(Pose landmark coordinates)
===
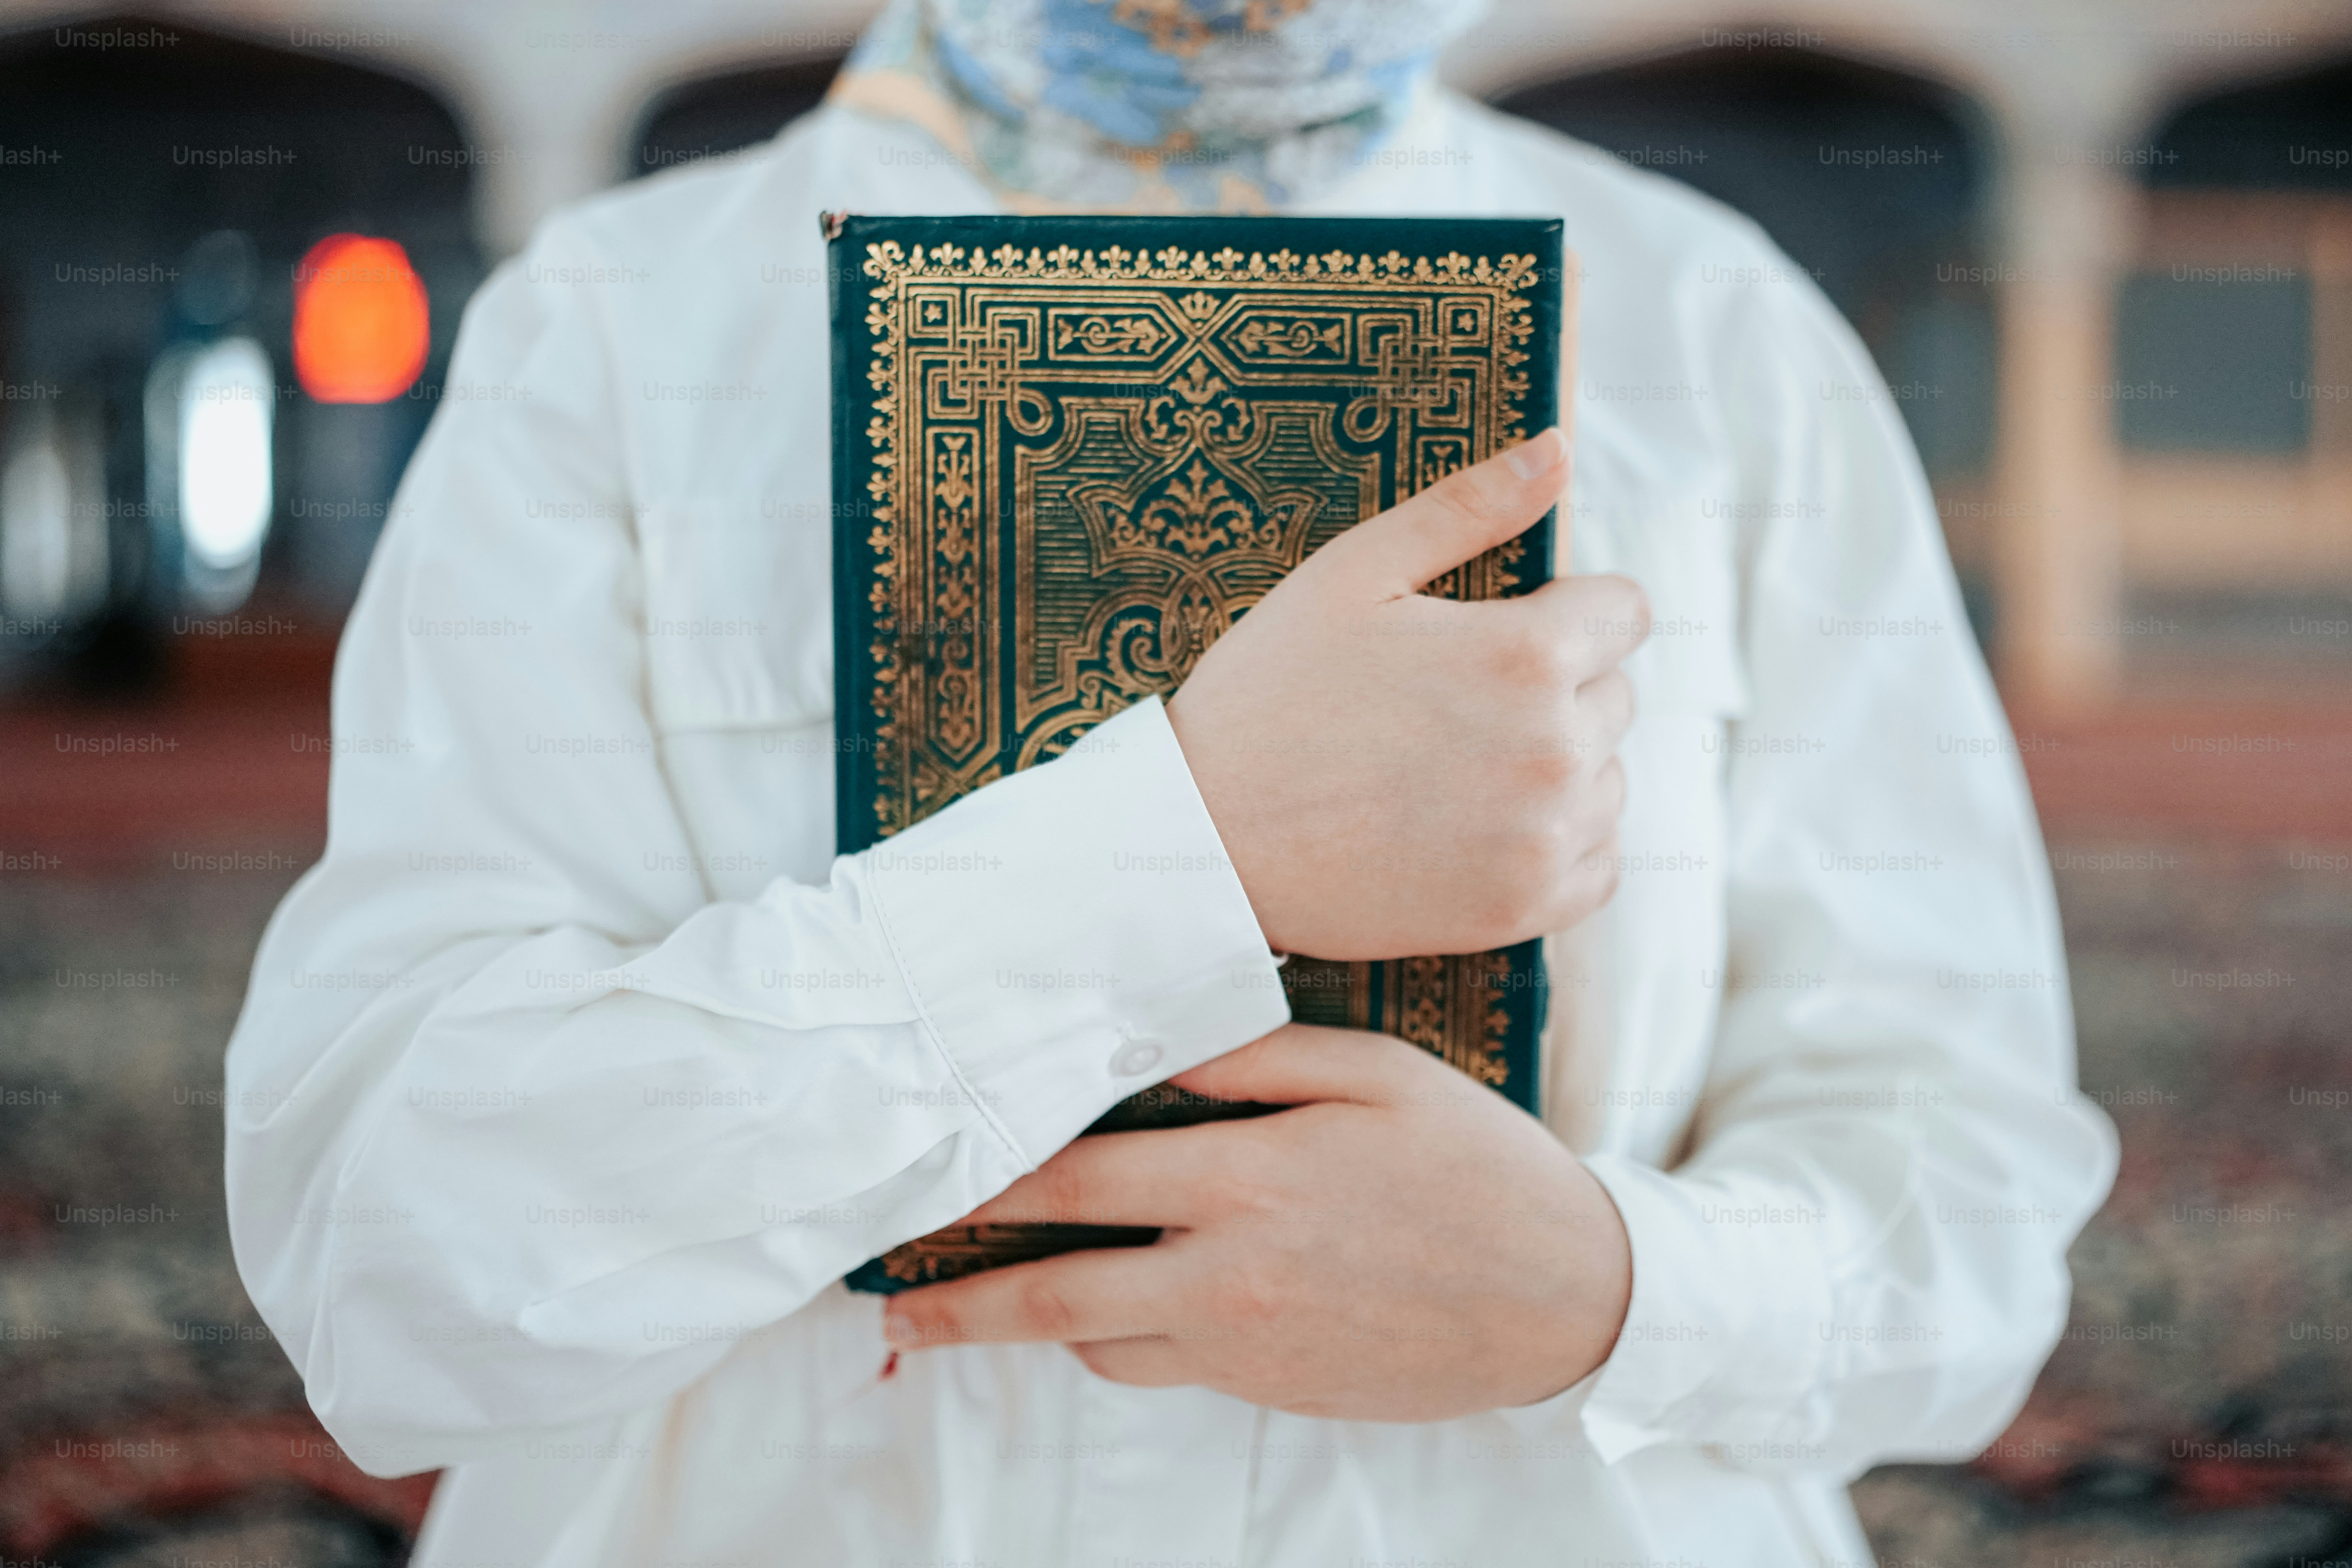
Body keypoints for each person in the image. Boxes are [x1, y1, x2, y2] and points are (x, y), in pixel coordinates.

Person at [223, 1, 2118, 1563]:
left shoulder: (1723, 336)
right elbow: (389, 1257)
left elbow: (1966, 1208)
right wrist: (1182, 860)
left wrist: (1615, 1288)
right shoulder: (613, 331)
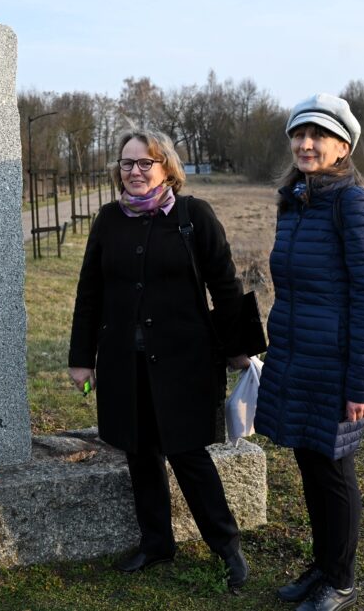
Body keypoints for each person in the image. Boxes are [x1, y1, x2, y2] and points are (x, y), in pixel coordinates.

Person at [68, 129, 256, 591]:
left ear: (166, 168)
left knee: (188, 453)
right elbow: (90, 292)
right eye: (126, 163)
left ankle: (227, 547)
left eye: (144, 163)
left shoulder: (194, 216)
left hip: (184, 360)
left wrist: (239, 349)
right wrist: (81, 358)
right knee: (139, 452)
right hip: (123, 362)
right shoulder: (109, 220)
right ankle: (156, 544)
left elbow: (226, 286)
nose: (134, 171)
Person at [255, 94, 364, 611]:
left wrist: (362, 384)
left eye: (318, 135)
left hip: (335, 366)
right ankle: (322, 564)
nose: (305, 144)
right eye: (298, 134)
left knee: (334, 473)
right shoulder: (295, 201)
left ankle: (341, 579)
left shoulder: (353, 204)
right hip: (297, 358)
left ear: (343, 147)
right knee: (311, 465)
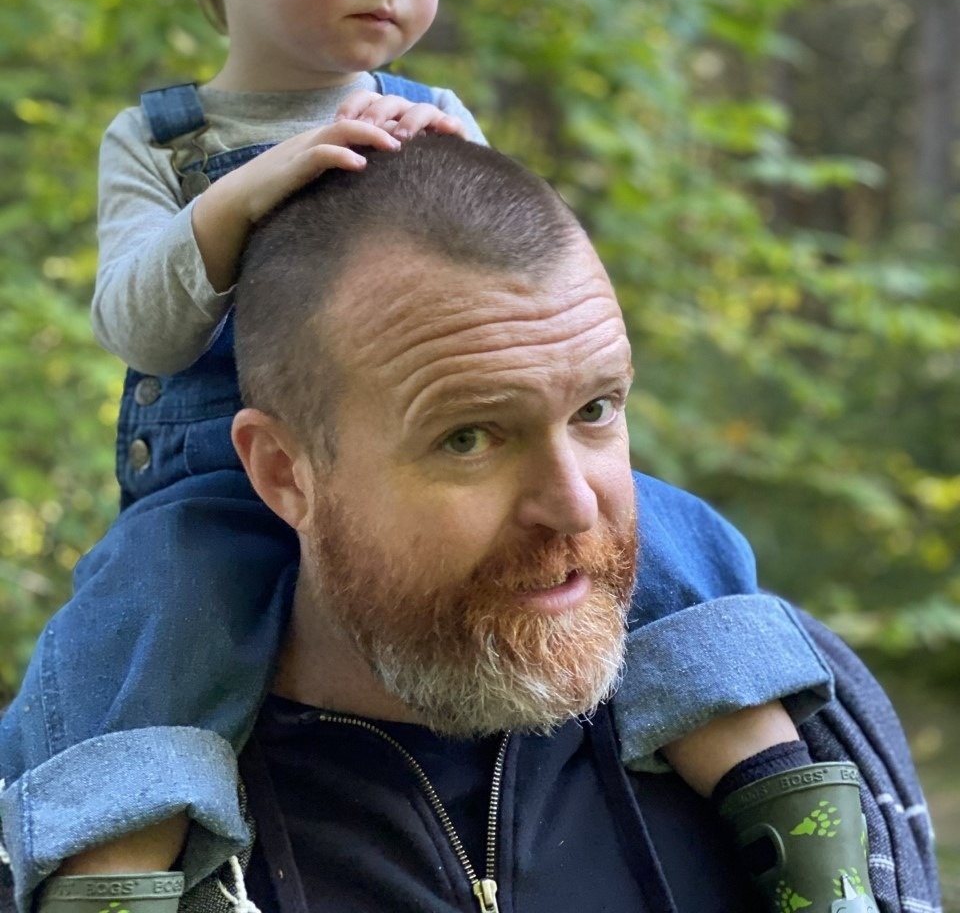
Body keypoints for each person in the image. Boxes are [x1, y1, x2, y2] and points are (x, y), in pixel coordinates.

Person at [0, 0, 859, 913]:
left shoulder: (436, 111)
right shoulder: (164, 141)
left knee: (667, 541)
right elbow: (139, 326)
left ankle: (794, 814)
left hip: (434, 470)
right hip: (213, 487)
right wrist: (249, 193)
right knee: (140, 635)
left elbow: (503, 290)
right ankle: (112, 880)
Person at [19, 136, 934, 913]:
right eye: (468, 438)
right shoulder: (71, 808)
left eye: (596, 410)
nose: (573, 503)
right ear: (284, 473)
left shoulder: (802, 710)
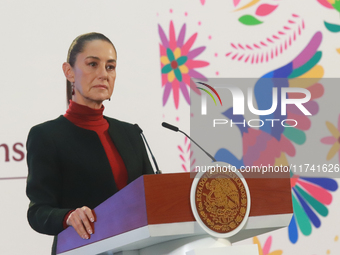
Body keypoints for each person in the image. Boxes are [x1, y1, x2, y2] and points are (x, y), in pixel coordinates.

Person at [26, 32, 154, 255]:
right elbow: (38, 212)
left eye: (110, 67)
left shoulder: (131, 132)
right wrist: (68, 216)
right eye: (93, 64)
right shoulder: (46, 136)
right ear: (69, 72)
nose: (103, 74)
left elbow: (153, 197)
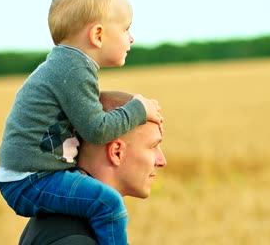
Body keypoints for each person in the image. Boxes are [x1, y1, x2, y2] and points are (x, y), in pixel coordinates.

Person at [0, 0, 163, 245]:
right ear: (97, 35)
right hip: (31, 179)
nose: (131, 37)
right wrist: (138, 109)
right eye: (126, 28)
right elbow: (98, 130)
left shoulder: (67, 65)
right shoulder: (74, 70)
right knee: (107, 204)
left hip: (29, 176)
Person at [18, 91, 167, 244]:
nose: (162, 161)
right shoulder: (76, 240)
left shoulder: (54, 221)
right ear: (116, 152)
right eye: (153, 146)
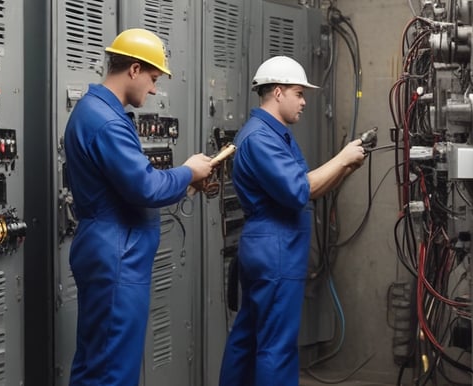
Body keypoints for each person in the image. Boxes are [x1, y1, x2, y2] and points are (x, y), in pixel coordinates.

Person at [63, 28, 213, 386]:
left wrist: (182, 182)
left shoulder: (96, 111)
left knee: (95, 361)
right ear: (133, 69)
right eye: (152, 78)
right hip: (116, 254)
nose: (154, 89)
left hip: (108, 248)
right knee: (113, 368)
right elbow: (144, 186)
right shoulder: (107, 121)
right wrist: (188, 171)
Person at [218, 55, 366, 386]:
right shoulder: (261, 139)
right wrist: (341, 158)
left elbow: (307, 189)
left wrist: (344, 167)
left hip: (271, 247)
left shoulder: (273, 135)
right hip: (276, 250)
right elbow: (300, 190)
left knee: (249, 338)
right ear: (279, 92)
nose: (303, 102)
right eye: (299, 94)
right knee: (277, 347)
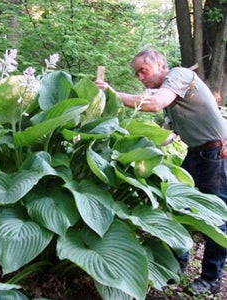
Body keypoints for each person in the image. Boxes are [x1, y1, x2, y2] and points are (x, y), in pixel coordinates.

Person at [95, 49, 227, 295]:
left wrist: (113, 94)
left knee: (216, 218)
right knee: (176, 206)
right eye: (137, 75)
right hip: (197, 153)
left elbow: (155, 104)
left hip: (216, 153)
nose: (141, 78)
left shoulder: (179, 75)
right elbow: (166, 138)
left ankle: (211, 278)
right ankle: (176, 265)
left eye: (143, 71)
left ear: (158, 64)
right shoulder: (173, 99)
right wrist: (131, 147)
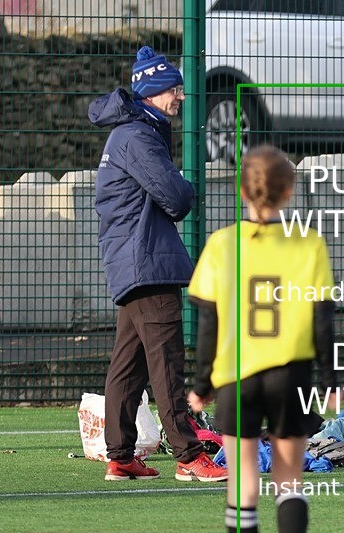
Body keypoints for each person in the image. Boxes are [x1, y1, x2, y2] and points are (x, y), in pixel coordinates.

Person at [187, 145, 338, 533]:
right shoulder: (309, 243)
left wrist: (202, 382)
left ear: (241, 190)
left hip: (237, 376)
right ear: (289, 190)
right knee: (290, 479)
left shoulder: (220, 243)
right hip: (290, 375)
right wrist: (330, 382)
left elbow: (208, 322)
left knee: (242, 487)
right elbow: (322, 322)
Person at [88, 46, 227, 483]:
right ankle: (189, 456)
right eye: (174, 90)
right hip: (147, 261)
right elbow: (177, 197)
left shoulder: (133, 133)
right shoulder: (138, 137)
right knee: (166, 361)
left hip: (133, 262)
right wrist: (184, 184)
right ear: (151, 92)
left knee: (128, 364)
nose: (180, 97)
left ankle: (121, 456)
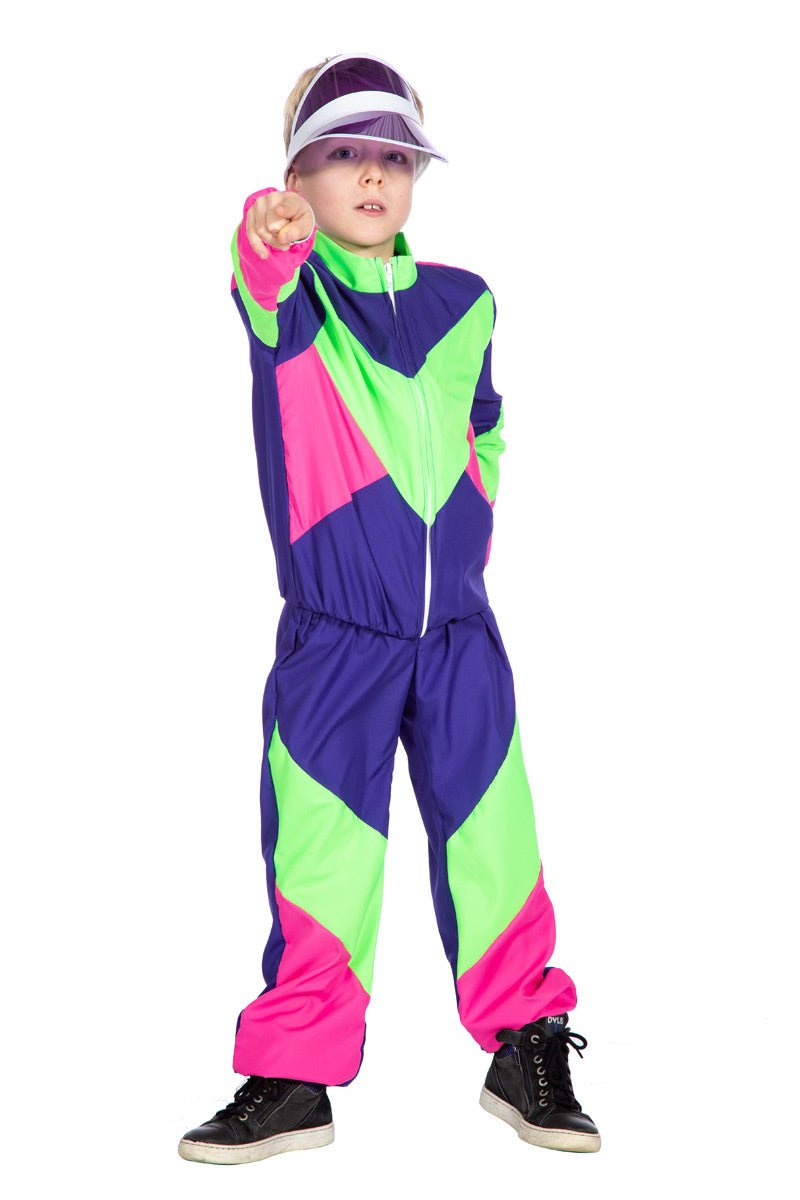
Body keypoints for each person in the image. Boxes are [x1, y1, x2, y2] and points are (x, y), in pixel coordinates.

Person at [178, 52, 601, 1165]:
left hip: (459, 638)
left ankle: (526, 1047)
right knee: (322, 861)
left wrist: (472, 516)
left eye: (395, 158)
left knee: (497, 844)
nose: (373, 176)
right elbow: (259, 266)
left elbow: (484, 422)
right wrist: (267, 235)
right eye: (342, 155)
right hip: (338, 641)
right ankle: (293, 1077)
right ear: (297, 179)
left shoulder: (466, 301)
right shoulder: (293, 301)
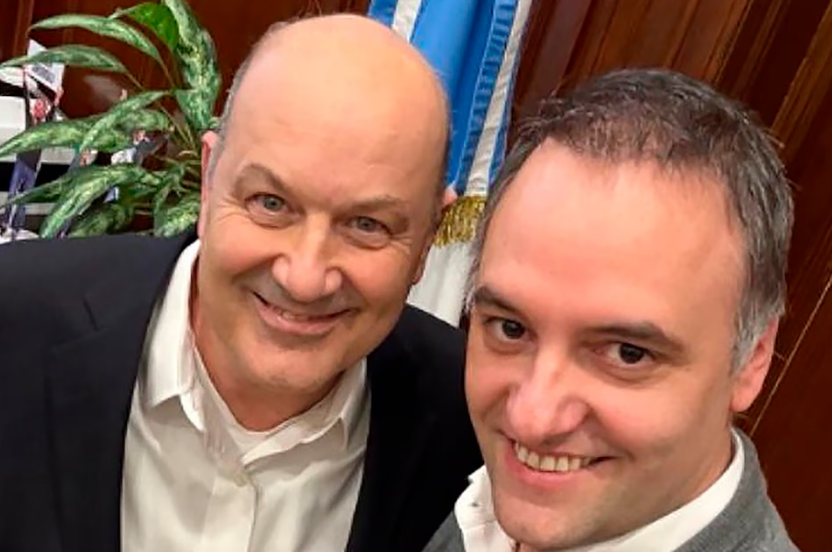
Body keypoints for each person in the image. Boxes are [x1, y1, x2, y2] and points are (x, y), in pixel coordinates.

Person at [0, 14, 480, 552]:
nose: (305, 279)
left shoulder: (476, 419)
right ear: (209, 181)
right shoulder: (12, 327)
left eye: (367, 225)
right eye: (270, 203)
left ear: (429, 237)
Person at [425, 68, 799, 552]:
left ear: (752, 359)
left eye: (627, 354)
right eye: (511, 328)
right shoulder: (470, 500)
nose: (532, 418)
===
PROBLEM REQUIREMENTS: The lines wanted run from the one with "right hip: (290, 375)" through the final line of the data; repeat them word for word and skip every picture.

RESULT OF THE EXERCISE:
right hip: (290, 375)
right wrist: (330, 382)
left elbow: (208, 322)
left knee: (242, 487)
right elbow: (322, 322)
Person at [88, 46, 227, 483]:
right ankle: (189, 456)
right eye: (174, 90)
right hip: (147, 261)
right elbow: (177, 197)
left shoulder: (133, 133)
right shoulder: (138, 137)
right knee: (166, 361)
left hip: (133, 262)
right wrist: (184, 184)
right ear: (151, 92)
left knee: (128, 364)
nose: (180, 97)
left ankle: (121, 456)
Body keypoints for each person in the image. Boxes are [x1, y1, x2, y2] and points are (x, y), in pixel coordinates.

Person at [178, 52, 601, 1165]:
left hip: (459, 638)
left ankle: (526, 1047)
right knee: (322, 861)
left wrist: (472, 516)
left eye: (395, 158)
left knee: (497, 844)
nose: (373, 176)
right elbow: (259, 266)
left elbow: (484, 422)
right wrist: (267, 235)
right eye: (342, 155)
right hip: (338, 641)
right ankle: (293, 1077)
right ear: (297, 179)
left shoulder: (466, 301)
right shoulder: (293, 301)
Body keypoints for each person in the image. Boxes are [x1, y1, x2, y2] and points are (x, y), in pixel coordinates.

Person at [0, 14, 480, 552]:
nose: (305, 279)
left shoulder: (476, 419)
right ear: (209, 181)
right shoulder: (12, 327)
left eye: (367, 225)
right eye: (270, 203)
left ear: (429, 237)
Person at [425, 68, 799, 552]:
left ear: (752, 359)
left eye: (627, 354)
right eye: (511, 328)
right shoulder: (470, 500)
nose: (532, 418)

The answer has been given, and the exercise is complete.